Sylvain Kassap/Hamid Drake

June 19, 2017

Heads or Tails
RogueArt ROG-0072

Facility, rhythm and invention unite in the playing of Chicago’s Hamid Drake, one of the go-to percussionists in improvised music. That’s because Drake is both Clark Kent and Superman: able to power the most extravagant free-blowing ensemble as well as use subtle beats to advance a narrative. At his best in small groups, the drummer is absorbingly paired with a reedist of equal skill on this two-CD set.

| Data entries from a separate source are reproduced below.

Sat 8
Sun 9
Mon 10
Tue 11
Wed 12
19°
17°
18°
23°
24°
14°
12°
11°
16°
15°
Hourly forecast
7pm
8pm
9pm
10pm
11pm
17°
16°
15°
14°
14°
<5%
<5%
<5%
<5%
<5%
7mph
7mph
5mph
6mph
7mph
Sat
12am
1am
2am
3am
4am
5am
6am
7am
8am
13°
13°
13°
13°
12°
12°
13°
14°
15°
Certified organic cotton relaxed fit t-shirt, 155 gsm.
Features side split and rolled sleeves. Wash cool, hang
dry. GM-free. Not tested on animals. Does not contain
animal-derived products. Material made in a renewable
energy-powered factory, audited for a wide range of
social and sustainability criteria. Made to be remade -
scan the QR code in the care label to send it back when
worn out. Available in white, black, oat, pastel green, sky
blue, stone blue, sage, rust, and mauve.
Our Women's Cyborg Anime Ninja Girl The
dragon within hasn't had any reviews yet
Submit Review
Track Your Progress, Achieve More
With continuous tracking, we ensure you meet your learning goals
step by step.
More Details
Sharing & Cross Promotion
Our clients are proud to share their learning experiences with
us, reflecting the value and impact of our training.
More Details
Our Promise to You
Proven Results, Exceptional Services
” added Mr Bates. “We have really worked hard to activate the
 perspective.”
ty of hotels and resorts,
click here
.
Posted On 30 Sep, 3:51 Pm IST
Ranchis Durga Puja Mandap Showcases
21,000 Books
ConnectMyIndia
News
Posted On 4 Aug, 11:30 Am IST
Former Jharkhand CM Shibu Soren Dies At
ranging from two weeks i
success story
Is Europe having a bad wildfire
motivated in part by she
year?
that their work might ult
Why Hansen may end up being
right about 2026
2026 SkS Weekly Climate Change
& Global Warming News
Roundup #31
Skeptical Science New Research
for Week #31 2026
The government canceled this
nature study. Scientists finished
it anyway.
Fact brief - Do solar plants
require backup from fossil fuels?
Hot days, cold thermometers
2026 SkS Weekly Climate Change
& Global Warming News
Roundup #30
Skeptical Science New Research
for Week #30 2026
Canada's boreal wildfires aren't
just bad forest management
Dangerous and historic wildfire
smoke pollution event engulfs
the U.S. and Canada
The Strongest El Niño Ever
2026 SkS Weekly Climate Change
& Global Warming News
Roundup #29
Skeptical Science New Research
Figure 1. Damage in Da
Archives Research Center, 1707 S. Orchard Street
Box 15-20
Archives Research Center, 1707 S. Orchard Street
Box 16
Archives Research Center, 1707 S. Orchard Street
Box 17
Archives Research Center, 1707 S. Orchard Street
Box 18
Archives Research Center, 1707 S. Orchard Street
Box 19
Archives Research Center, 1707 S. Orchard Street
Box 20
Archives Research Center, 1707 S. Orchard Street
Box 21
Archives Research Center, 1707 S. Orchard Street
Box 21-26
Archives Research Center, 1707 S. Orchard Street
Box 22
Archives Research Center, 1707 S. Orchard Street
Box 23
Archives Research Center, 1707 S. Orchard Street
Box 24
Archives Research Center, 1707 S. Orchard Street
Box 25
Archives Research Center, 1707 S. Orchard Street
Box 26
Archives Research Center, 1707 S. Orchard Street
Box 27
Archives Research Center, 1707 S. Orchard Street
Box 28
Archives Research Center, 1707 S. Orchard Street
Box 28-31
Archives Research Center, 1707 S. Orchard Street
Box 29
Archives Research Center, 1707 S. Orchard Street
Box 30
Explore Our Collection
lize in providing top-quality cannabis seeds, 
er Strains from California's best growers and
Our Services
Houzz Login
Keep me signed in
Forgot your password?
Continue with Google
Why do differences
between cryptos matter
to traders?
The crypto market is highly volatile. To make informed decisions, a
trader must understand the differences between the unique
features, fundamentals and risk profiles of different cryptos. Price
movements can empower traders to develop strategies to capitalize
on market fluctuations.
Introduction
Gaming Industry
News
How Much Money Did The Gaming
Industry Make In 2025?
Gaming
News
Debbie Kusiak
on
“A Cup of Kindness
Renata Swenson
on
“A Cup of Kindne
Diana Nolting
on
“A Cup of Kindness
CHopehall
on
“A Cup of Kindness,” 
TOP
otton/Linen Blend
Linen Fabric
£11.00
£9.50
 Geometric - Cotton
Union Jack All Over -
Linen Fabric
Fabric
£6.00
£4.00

Parisian Sylvain Kassap, master of almost every clarinet extant, slides fluidly between playing notated and improvised music, with detours into theatre and electronics. Heads or Tails is illustrative of this duo’s art, with one CD of extended performances and the other 13 studio sessions. Putting quick-change artists to shame, the duo demonstrates faultless command of moods and inferences throughout the second disc. Whether it’s temple-bell-like resonations atop a buzzing reed ostinato on “Everyone Holds Its Breath”; the clarinetist’s agile slide from bagpipe-chanter to flute-like timbres on “Stubborn Old Folks”; Drake craftily shifting drum vibrations from irregular to steady on “Heavy Traffic”; or a piquant duet in near swing rhythm on “Downtown Riots”; singly and together the two are as in-sync as trapeze artists.

Discerningly titled Mutual Respect, CD1’s over 24½-minute showcase could be termed the 3-D version of the standard films on the other disc. Enthusiasm is maintained with an ever-shifting landscape, with watery trills or sweet puffs on Kassap’s part succeeded by hard slurs or separate melodies from a deconstructed clarinet, aptly paced by Drake’s rolls, paradiddles, frame-drum throbs and pauses.